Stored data
• • • • • • •

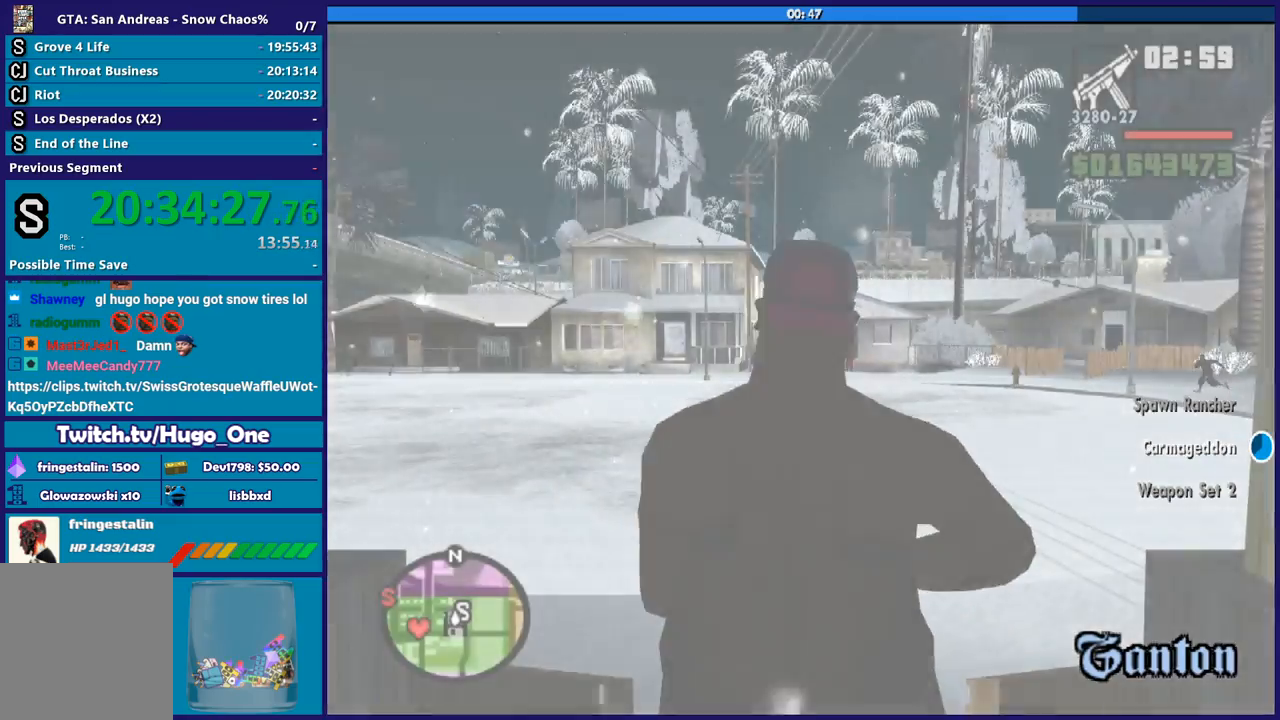
{"buttons": ["A"], "left_stick": "up", "right_stick": "center", "button_events": [[33, "A", "down"], [200, "A", "up"], [267, "A", "down"], [367, "A", "up"], [433, "A", "down"]]}
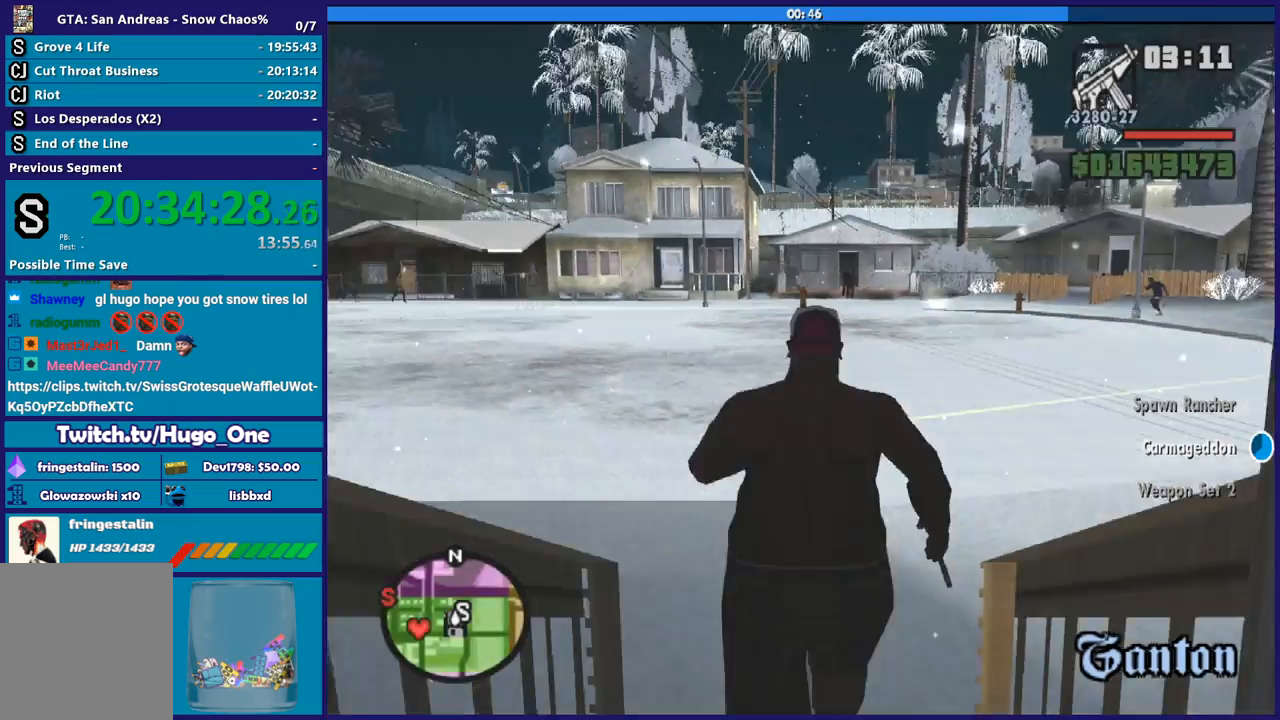
{"buttons": ["A"], "left_stick": "up-right", "right_stick": "center", "button_events": [[67, "A", "up"], [134, "A", "down"], [234, "A", "up"], [334, "A", "down"], [401, "A", "up"], [501, "A", "down"]]}
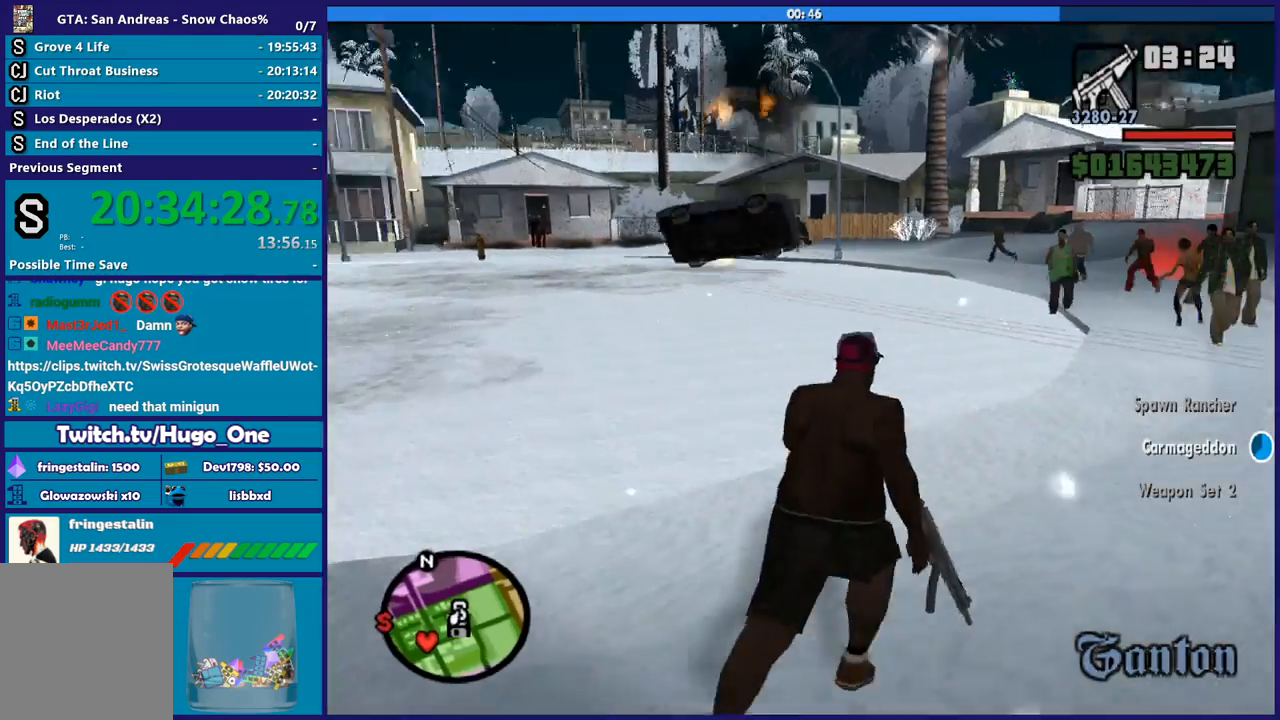
{"buttons": [], "left_stick": "up", "right_stick": "center", "button_events": [[100, "A", "up"], [200, "A", "down"], [267, "A", "up"], [367, "A", "down"], [500, "A", "up"]]}
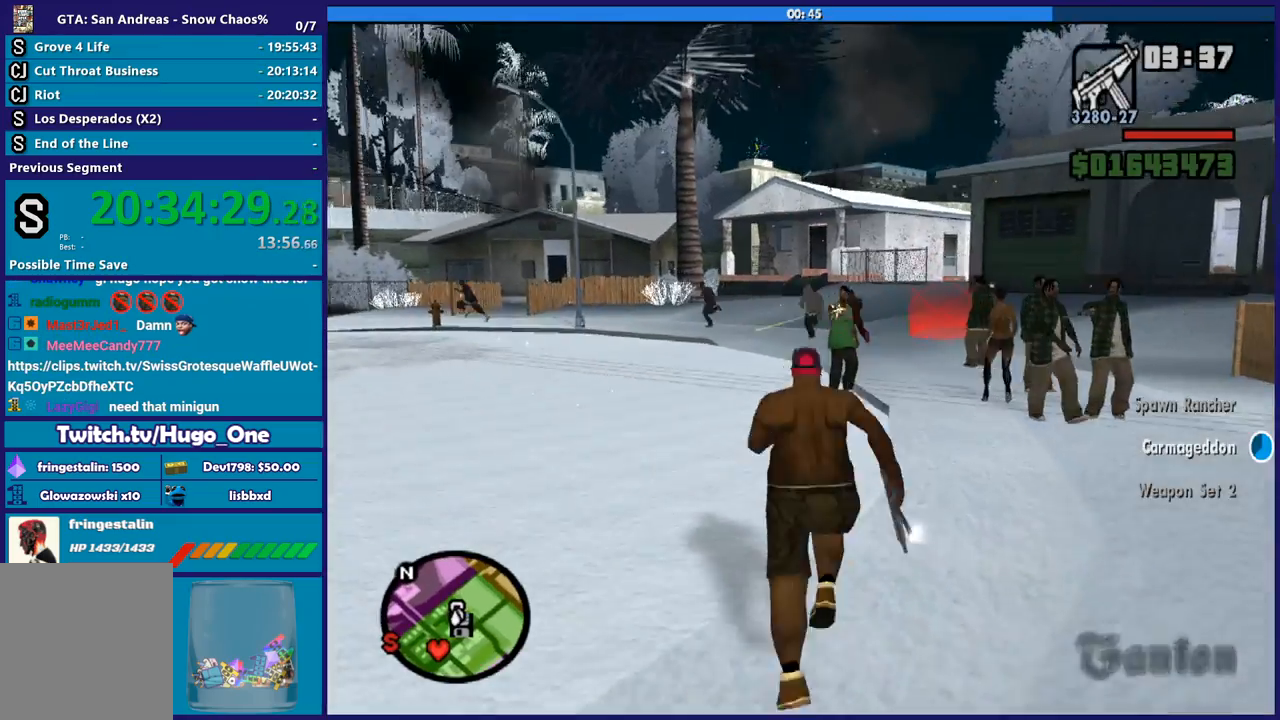
{"buttons": ["A"], "left_stick": "up", "right_stick": "center", "button_events": [[100, "A", "down"], [200, "A", "up"], [301, "A", "down"], [401, "A", "up"], [501, "A", "down"]]}
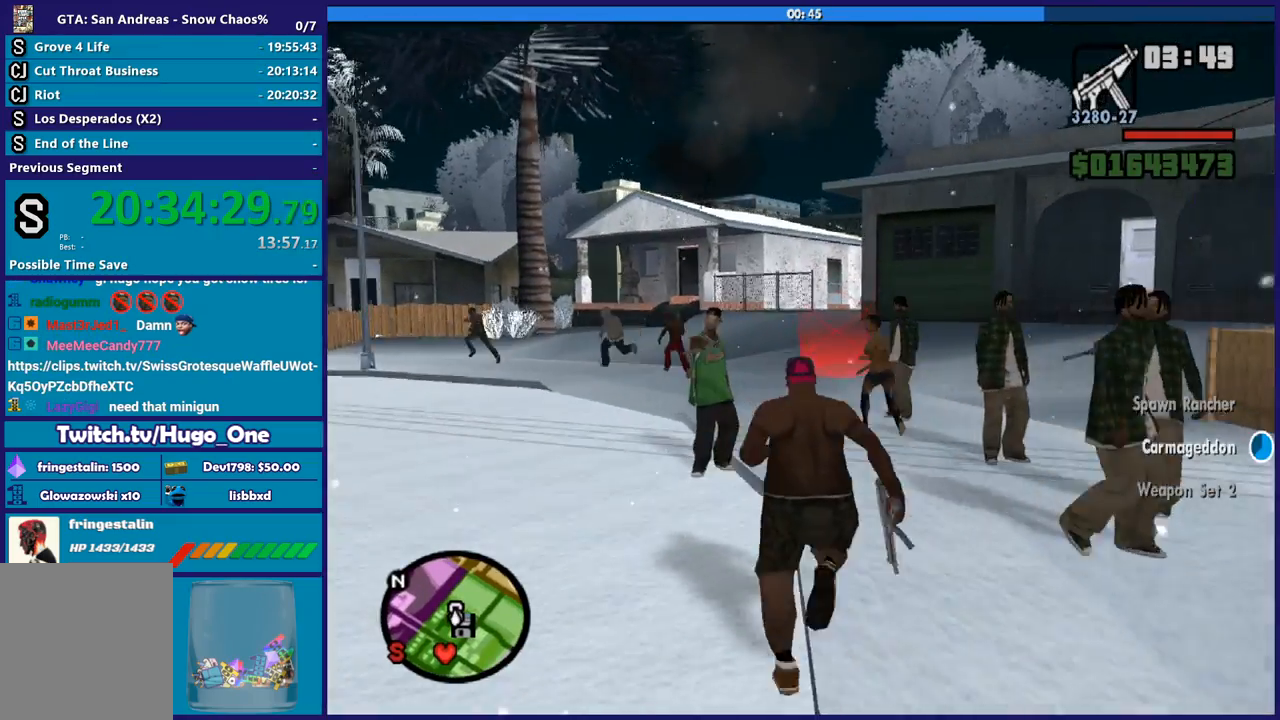
{"buttons": ["A"], "left_stick": "up", "right_stick": "center", "button_events": [[133, "A", "up"], [233, "A", "down"], [333, "A", "up"], [467, "A", "down"]]}
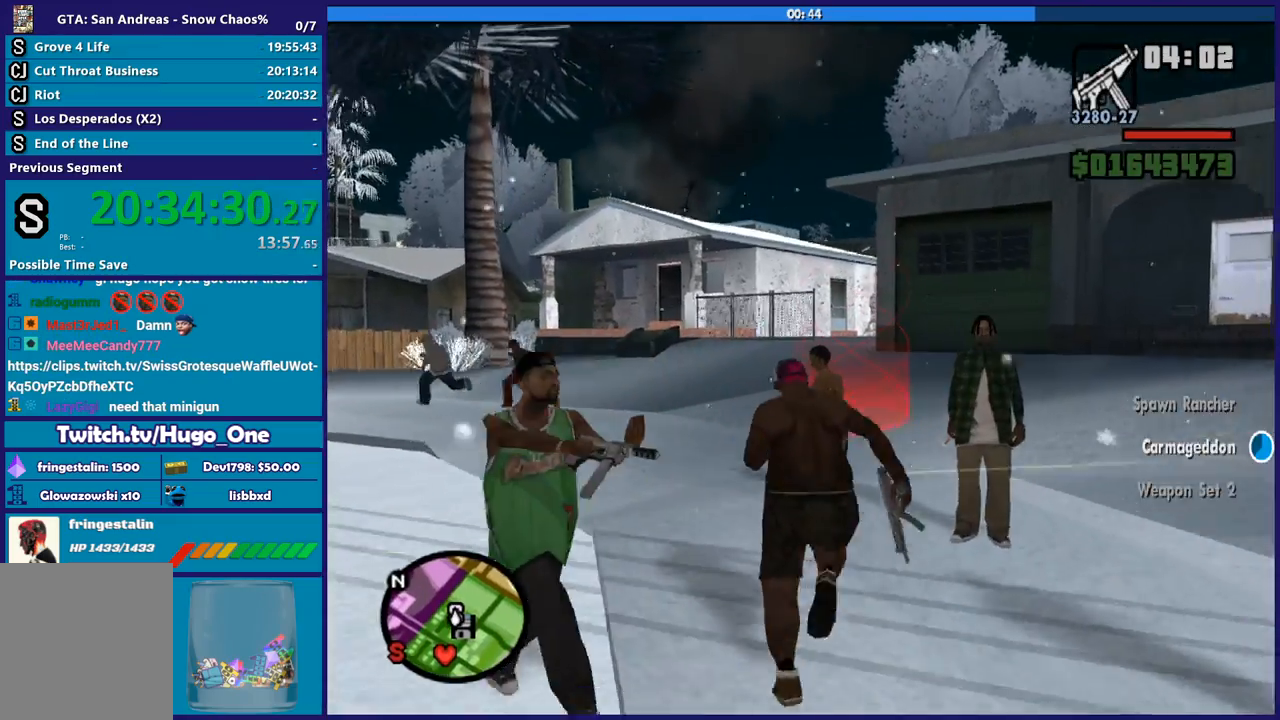
{"buttons": [], "left_stick": "up", "right_stick": "center", "button_events": [[34, "A", "up"], [134, "A", "down"], [234, "A", "up"], [334, "A", "down"], [434, "A", "up"]]}
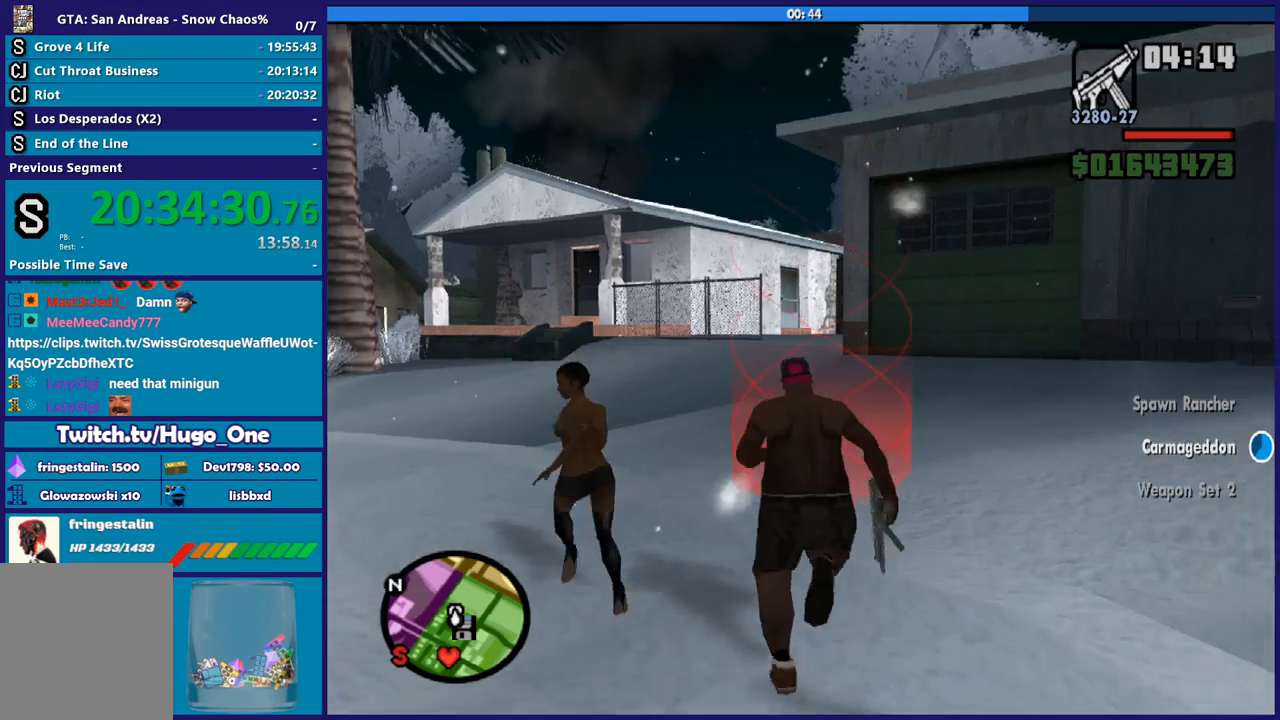
{"buttons": [], "left_stick": "up", "right_stick": "center", "button_events": [[333, "A", "down"], [434, "A", "up"]]}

• • • • • • •

Exercise:
Word-for-word repeat, images excluded: return all the data.

Output for this task:
{"buttons": ["A"], "left_stick": "up", "right_stick": "center", "button_events": [[33, "A", "down"], [200, "A", "up"], [267, "A", "down"], [367, "A", "up"], [433, "A", "down"]]}
{"buttons": ["A"], "left_stick": "up-right", "right_stick": "center", "button_events": [[67, "A", "up"], [134, "A", "down"], [234, "A", "up"], [334, "A", "down"], [401, "A", "up"], [501, "A", "down"]]}
{"buttons": [], "left_stick": "up", "right_stick": "center", "button_events": [[100, "A", "up"], [200, "A", "down"], [267, "A", "up"], [367, "A", "down"], [500, "A", "up"]]}
{"buttons": ["A"], "left_stick": "up", "right_stick": "center", "button_events": [[100, "A", "down"], [200, "A", "up"], [301, "A", "down"], [401, "A", "up"], [501, "A", "down"]]}
{"buttons": ["A"], "left_stick": "up", "right_stick": "center", "button_events": [[133, "A", "up"], [233, "A", "down"], [333, "A", "up"], [467, "A", "down"]]}
{"buttons": [], "left_stick": "up", "right_stick": "center", "button_events": [[34, "A", "up"], [134, "A", "down"], [234, "A", "up"], [334, "A", "down"], [434, "A", "up"]]}
{"buttons": [], "left_stick": "up", "right_stick": "center", "button_events": [[333, "A", "down"], [434, "A", "up"]]}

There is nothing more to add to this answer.